Solution:

(a) $4 x+8 y+z-8=0$ and $y+z-4=0$
It is given that
The eq. of the given planes are
$4 x+8 y+z-8=0 \text { and } y+z-4=0$
It is known to us that, two planes are $\perp$ if the direction ratio of the normal to the plane is
$\begin{array}{l}
a_{1} a_{2}+b_{1} b_{2}+c_{1} c_{2}=0 \\
0+8+1 \\
9 \neq 0
\end{array}$
As a result, both the planes are not $\perp$ to each other.
Let’s now check, two planes are || to each other if the direction ratio of the normal to the plane is
$\begin{array}{l}
\frac{a_{1}}{a_{2}}=\frac{b_{1}}{b_{2}}=\frac{c_{1}}{c_{2}} \\
\frac{4}{0} \neq \frac{8}{1} \neq \frac{1}{1}
\end{array}$
As a result, the the planes are not $\|$ to each other.

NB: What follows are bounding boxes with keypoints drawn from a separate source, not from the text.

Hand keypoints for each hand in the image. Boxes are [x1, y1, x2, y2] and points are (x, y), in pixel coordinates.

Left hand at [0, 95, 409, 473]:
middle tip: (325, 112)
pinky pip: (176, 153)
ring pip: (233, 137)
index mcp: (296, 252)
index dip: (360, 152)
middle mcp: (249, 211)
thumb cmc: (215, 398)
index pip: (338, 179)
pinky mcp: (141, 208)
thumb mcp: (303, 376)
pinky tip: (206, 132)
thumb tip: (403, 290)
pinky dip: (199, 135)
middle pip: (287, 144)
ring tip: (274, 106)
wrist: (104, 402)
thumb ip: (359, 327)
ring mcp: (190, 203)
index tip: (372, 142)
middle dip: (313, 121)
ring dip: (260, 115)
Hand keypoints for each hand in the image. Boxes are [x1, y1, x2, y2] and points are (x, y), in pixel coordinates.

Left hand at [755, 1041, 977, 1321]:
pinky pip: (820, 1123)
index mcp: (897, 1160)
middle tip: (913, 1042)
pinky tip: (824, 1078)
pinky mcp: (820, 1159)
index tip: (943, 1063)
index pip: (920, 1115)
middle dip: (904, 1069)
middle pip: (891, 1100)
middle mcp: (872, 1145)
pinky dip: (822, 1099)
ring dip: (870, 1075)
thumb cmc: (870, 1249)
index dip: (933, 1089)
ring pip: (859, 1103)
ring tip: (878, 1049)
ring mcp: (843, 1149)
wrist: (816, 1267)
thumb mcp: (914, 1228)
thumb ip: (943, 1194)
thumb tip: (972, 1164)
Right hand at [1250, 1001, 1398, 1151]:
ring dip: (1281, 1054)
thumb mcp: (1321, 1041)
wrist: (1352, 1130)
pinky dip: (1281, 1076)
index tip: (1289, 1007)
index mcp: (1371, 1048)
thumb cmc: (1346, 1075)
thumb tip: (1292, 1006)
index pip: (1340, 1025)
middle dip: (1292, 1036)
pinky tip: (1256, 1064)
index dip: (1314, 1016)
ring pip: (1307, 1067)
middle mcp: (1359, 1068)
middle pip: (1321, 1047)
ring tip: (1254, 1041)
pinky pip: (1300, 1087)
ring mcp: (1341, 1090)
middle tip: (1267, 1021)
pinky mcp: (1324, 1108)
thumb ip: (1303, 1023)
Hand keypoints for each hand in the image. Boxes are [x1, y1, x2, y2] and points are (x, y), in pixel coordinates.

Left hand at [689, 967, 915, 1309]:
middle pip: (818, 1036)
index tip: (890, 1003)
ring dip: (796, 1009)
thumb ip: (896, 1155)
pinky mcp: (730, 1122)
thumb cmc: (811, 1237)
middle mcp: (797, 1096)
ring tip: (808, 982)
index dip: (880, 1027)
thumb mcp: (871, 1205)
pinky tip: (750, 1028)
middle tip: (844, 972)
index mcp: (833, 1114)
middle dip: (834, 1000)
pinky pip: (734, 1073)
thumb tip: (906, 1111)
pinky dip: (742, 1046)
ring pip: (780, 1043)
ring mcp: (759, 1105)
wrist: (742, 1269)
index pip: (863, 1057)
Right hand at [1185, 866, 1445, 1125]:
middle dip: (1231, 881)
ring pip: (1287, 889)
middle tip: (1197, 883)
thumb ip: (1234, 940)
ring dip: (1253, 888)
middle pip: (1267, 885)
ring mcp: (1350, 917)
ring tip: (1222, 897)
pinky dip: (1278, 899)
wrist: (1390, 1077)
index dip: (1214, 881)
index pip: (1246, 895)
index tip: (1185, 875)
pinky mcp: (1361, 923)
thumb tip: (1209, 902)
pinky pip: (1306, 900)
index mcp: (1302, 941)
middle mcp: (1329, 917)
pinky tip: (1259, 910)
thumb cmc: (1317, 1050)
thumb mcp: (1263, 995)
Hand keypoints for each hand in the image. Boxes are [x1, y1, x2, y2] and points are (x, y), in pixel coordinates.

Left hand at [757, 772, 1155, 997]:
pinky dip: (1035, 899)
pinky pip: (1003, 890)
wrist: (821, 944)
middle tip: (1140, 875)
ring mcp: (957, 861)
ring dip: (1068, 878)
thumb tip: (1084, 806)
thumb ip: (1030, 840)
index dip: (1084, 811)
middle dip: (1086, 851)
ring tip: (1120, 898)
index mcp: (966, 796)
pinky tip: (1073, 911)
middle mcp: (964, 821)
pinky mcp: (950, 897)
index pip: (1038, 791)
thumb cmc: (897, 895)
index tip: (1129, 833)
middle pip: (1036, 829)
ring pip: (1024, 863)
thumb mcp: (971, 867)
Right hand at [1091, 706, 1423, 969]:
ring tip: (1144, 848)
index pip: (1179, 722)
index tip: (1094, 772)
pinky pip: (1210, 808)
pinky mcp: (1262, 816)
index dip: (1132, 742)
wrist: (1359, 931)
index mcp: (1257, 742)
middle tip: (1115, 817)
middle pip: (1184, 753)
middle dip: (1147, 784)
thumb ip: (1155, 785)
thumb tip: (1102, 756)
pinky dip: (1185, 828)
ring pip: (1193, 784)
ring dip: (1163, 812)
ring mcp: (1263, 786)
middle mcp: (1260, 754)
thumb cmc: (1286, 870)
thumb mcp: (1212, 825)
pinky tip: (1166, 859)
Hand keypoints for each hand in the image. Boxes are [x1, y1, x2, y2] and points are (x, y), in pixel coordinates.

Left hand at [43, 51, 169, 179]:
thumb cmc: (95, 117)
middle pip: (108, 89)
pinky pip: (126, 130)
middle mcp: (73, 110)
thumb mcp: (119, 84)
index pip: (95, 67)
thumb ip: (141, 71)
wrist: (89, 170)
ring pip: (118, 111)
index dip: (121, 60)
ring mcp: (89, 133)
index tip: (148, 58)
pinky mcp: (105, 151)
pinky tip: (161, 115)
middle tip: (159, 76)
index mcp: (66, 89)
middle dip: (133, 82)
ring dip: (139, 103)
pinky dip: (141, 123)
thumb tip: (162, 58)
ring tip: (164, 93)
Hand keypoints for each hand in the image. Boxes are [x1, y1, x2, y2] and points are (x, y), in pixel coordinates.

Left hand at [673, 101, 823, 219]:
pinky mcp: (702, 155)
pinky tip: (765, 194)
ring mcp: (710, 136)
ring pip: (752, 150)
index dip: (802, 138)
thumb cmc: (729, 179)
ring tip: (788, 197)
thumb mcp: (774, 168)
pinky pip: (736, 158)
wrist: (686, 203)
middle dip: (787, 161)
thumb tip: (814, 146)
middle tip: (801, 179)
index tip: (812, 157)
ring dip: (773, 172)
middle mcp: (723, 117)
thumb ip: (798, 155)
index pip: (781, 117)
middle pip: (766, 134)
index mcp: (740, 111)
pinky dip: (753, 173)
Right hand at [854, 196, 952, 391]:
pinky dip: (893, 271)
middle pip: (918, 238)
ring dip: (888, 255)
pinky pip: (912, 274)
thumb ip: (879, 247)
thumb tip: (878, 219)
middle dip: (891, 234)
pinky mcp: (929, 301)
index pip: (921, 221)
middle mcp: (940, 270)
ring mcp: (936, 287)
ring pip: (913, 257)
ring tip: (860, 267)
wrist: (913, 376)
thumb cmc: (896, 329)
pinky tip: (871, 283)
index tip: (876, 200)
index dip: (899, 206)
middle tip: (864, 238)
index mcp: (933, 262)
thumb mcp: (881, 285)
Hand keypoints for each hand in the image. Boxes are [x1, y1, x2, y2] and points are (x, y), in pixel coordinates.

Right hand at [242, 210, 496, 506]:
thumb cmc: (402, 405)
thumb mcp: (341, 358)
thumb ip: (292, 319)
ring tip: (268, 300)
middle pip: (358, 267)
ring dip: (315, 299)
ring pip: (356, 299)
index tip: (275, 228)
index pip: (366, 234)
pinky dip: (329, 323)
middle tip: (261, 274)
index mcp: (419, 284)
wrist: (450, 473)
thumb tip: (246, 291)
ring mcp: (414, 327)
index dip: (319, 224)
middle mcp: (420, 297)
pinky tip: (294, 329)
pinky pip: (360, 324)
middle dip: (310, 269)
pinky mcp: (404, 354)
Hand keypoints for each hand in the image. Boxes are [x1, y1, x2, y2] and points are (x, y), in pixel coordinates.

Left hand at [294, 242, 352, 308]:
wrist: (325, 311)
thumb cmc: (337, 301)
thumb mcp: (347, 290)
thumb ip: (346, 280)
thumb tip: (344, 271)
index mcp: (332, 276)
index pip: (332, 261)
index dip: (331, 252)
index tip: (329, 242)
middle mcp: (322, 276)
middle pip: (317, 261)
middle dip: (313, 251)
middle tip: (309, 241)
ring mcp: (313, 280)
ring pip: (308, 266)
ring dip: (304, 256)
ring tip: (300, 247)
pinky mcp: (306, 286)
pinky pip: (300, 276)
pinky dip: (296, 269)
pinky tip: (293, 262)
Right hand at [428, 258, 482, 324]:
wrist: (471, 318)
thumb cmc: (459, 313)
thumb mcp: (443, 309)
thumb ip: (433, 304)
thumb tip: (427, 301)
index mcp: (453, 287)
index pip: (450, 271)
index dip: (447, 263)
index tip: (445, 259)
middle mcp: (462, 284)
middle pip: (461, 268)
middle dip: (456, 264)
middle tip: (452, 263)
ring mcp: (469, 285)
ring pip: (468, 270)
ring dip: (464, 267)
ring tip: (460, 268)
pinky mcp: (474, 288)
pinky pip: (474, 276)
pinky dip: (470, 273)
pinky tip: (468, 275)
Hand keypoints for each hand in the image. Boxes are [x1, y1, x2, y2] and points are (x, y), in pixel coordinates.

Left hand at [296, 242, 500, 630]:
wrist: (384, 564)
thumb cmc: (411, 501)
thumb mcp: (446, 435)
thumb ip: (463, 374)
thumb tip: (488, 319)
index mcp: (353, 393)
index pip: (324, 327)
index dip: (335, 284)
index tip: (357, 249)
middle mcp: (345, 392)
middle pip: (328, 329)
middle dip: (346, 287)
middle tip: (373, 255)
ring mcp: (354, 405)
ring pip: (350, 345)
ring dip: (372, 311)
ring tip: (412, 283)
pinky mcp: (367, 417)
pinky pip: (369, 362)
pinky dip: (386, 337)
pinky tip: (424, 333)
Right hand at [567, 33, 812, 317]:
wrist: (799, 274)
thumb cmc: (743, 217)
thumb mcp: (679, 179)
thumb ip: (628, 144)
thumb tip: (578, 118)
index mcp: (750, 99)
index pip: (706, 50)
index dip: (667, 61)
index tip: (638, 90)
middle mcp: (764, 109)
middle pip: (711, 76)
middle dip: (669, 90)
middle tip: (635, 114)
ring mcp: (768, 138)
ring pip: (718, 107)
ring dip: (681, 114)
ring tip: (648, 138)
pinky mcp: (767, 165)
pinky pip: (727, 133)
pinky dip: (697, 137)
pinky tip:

Now find the angle between them which is given as
$\begin{array}{l}
\cos \theta=\left|\frac{a_{1} a_{2}+b_{1} b_{2}+c_{1} c_{2}}{\sqrt{a_{1}^{2}+b_{1}^{2}+c_{1}^{2}} \sqrt{a_{2}^{2}+b_{2}^{2}+c_{2}^{2}}}\right| \\
\cos \theta=\frac{4 \times 0+8 \times 1+1 \times 1}{\sqrt{16+64+1} \sqrt{0+1+1}} \\
=\frac{9}{9 \sqrt{2}} \\
\theta=\cos ^{-1} \frac{9}{9 \sqrt{2}} \\
=\cos ^{-1}\left(\frac{1}{\sqrt{2}}\right) \\
=45^{\circ}
\end{array}$
Therefore, the angle is $45^{\circ}$.